If you’re advocating for garment workers on Instagram, you’ll probably be joined by a bunch of influencers (I have feelings about that) who are conventionally attractive and present professional photos of themselves in ethical clothing. To stand out, maybe post a more true to life photo, or do a series of posts of the workers themselves, or demonstrate how the textiles are made. If you stand out, you might not get the most “likes” but you can grow a following and be more persuasive. In the nonprofit sector, people often set things like social media, graphic design, or website design aside, but those “marketing”  tactics work for greedy corporate entities, why shouldn’t they also be used for social change? There’s an entire field in strategic communication called Social Marketing in which traditional marketing strategies like glossy ad campaigns are used to persuade people from dangerous or problematic behavior. Just because it seems disingenuous doesn’t mean it’s not effective. The content will determine whether an ad is trying to manipulate or inform its audience.

8. Defend your logical ground

You need to guarantee that your campaign is grounded in peer-reviewed facts from reliable sources. This will not only give you credibility to people who will look to you as a leader, but you need to have information to combat your opponents who will attempt to derail you through questioning the validity of you, your claims, or the importance of the issue as a whole. While the “hook” of your advocacy should be emotional, the base of it should be factual. Keep the facts on hand, memorize some, and link to reputable sources when your supporters or detractors ask questions. 

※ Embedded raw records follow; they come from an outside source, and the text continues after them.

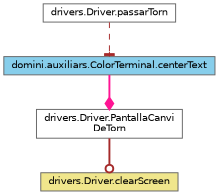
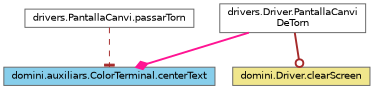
  digraph {
    rankdir=TB
    node [color=grey40 fillcolor=white fontname=Helvetica fontsize=10 shape=box style=filled]
    edge [color=brown fontname=Helvetica fontsize=10 labelfontname=Helvetica labelfontsize=10 style=bold]
-   n1 [color=gray40 fontcolor=black height=0.2 label="drivers.Driver.passarTorn" width=0.4]
+   n1 [color=gray40 fontcolor=black height=0.2 label="drivers.PantallaCanvi.passarTorn" width=0.4]
    n2 [fillcolor=skyblue height=0.2 label="domini.auxiliars.ColorTerminal.centerText" width=0.4]
    n3 [height=0.2 label="drivers.Driver.PantallaCanvi\lDeTorn" width=0.4]
-   n4 [fillcolor=khaki height=0.2 label="drivers.Driver.clearScreen" width=0.4]
+   n4 [fillcolor=khaki height=0.2 label="domini.Driver.clearScreen" width=0.4]
    n1 -> n2 [arrowhead=tee style=dashed]
-   n2 -> n3 [arrowhead=diamond color=deeppink]
+   n3 -> n2 [arrowhead=diamond color=deeppink]
    n3 -> n4 [arrowhead=odot]
  }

9. Interacting with trolls is for the onlookers

To that point, interacting with trolls is a fruitless endeavor, but you should still do it in limited doses to convince onlookers that your case is the better one. Instead of convincing them, you’re poking holes in their argument and making their side seem unreasonable while yourself morally superior. Depending on your brand you could reply snarkily or politely, and present them with facts or break down their arguments. It’s not worth arguing with ad-hominem attacks unless you think you can use it to your advantage (like quote tweeting a nasty comment and say “this is the best my opponents can do, they have to resort to name calling”). They’ll keep responding to try to irritate you, so only engage for a few back and forth comments, then ignore the rest.

10 Advocacy Dos and Dont's to Help You Become a Better Social Justice and Environmental Advocate

10. Be authentic 

People can tell if you’re uncomfortable or acting, so never try to be something you’re not. In your messaging, you shouldn’t try to imitate another campaign or force certain images onto you or the  campaign that don’t feel organic. It will seem plastic, and at worse, will undermine your credibility. If you’re passionate, thoughtful, knowledgeable, and strategic in your messaging and branding, you’ll be able to make positive social change  without having to change yourself in the process.